Collected material:
____

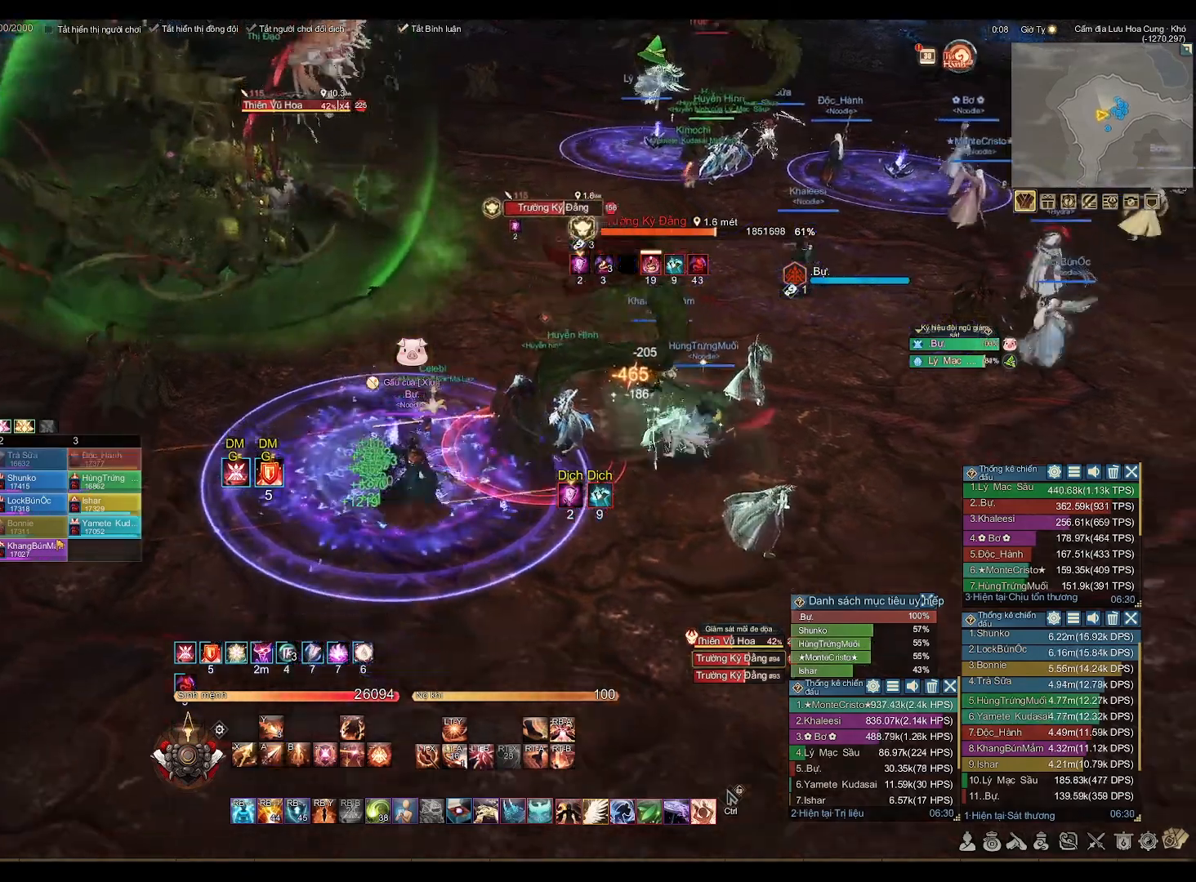
{"buttons": [], "left_stick": "down-right", "right_stick": "center", "events": []}
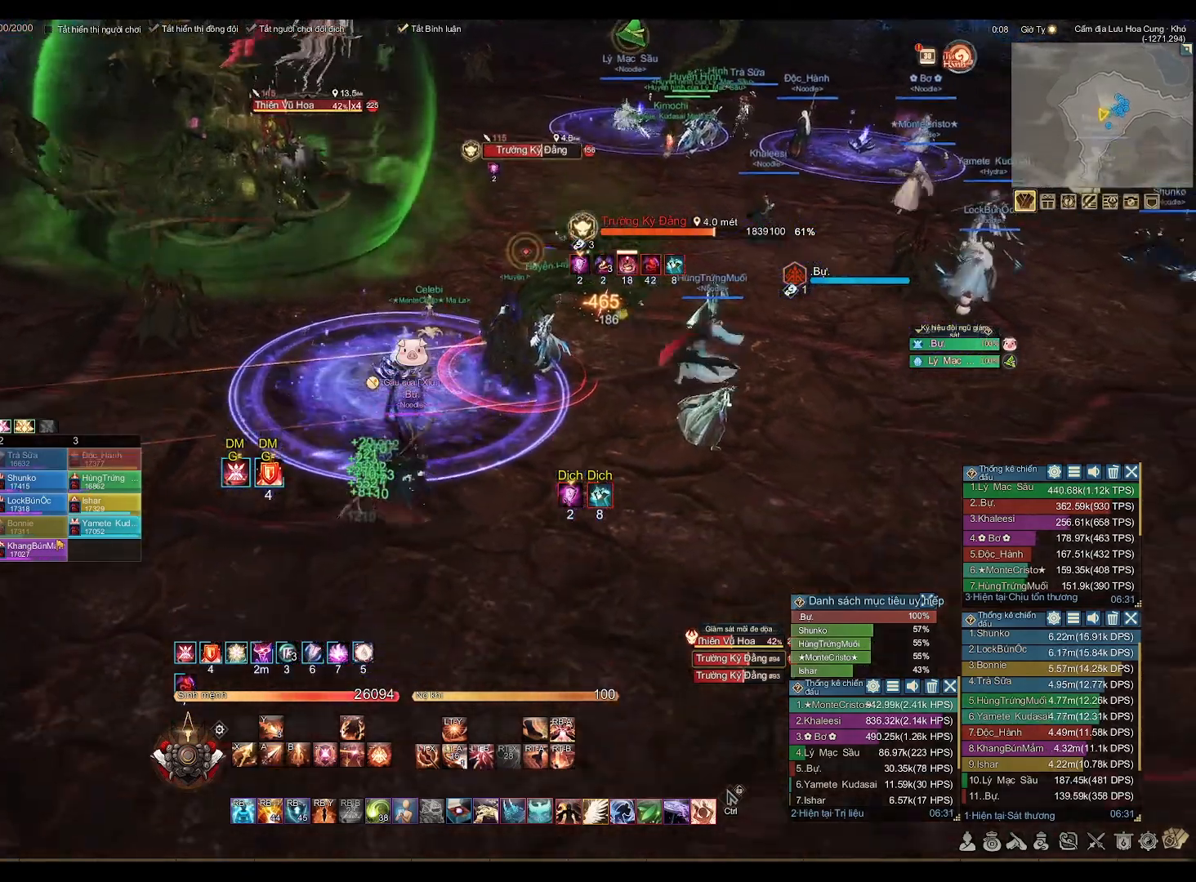
{"buttons": [], "left_stick": "center", "right_stick": "up-left", "events": [[133, "left_stick", "center"], [467, "right_stick", "up-left"]]}
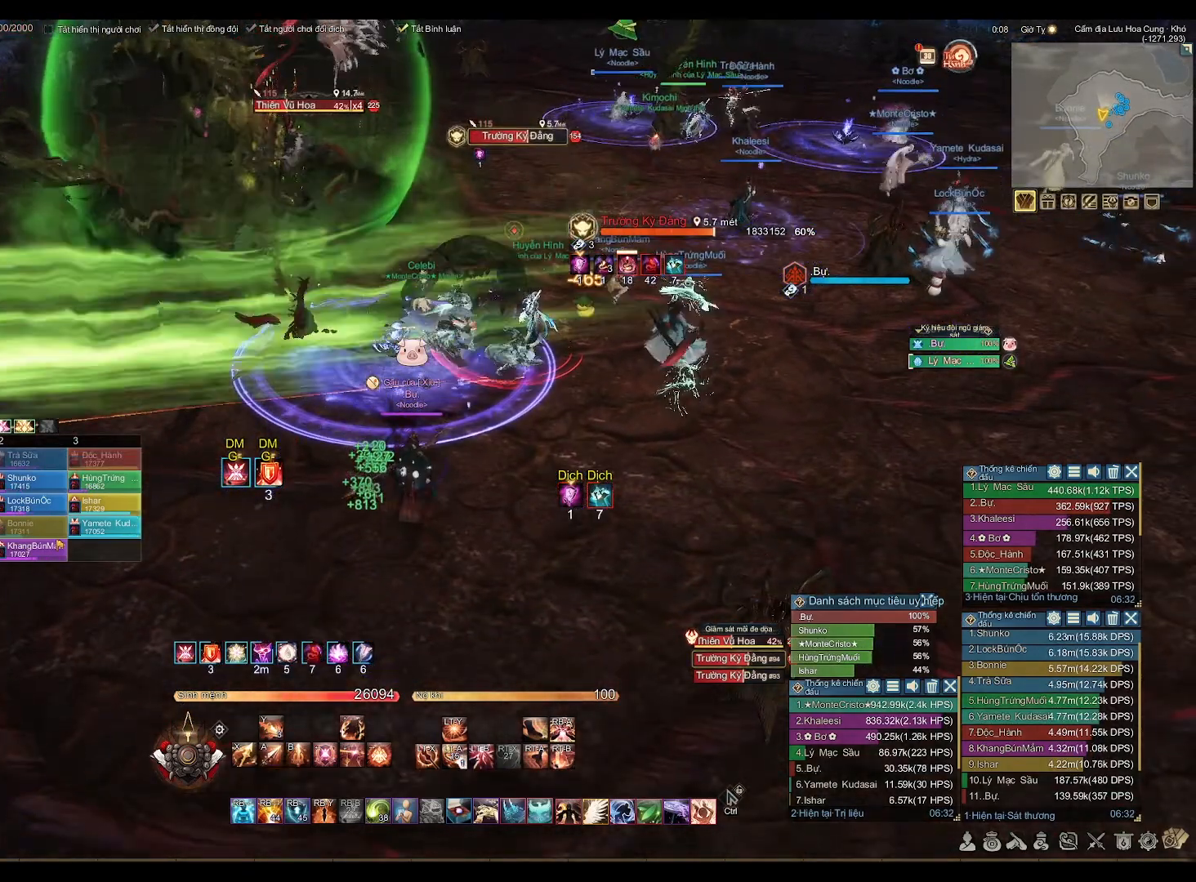
{"buttons": [], "left_stick": "center", "right_stick": "center", "events": [[100, "right_stick", "center"]]}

____

Task directions: Pictures aside, return all of the material exactly as written.

Solution:
{"buttons": [], "left_stick": "down-right", "right_stick": "center", "events": []}
{"buttons": [], "left_stick": "center", "right_stick": "up-left", "events": [[133, "left_stick", "center"], [467, "right_stick", "up-left"]]}
{"buttons": [], "left_stick": "center", "right_stick": "center", "events": [[100, "right_stick", "center"]]}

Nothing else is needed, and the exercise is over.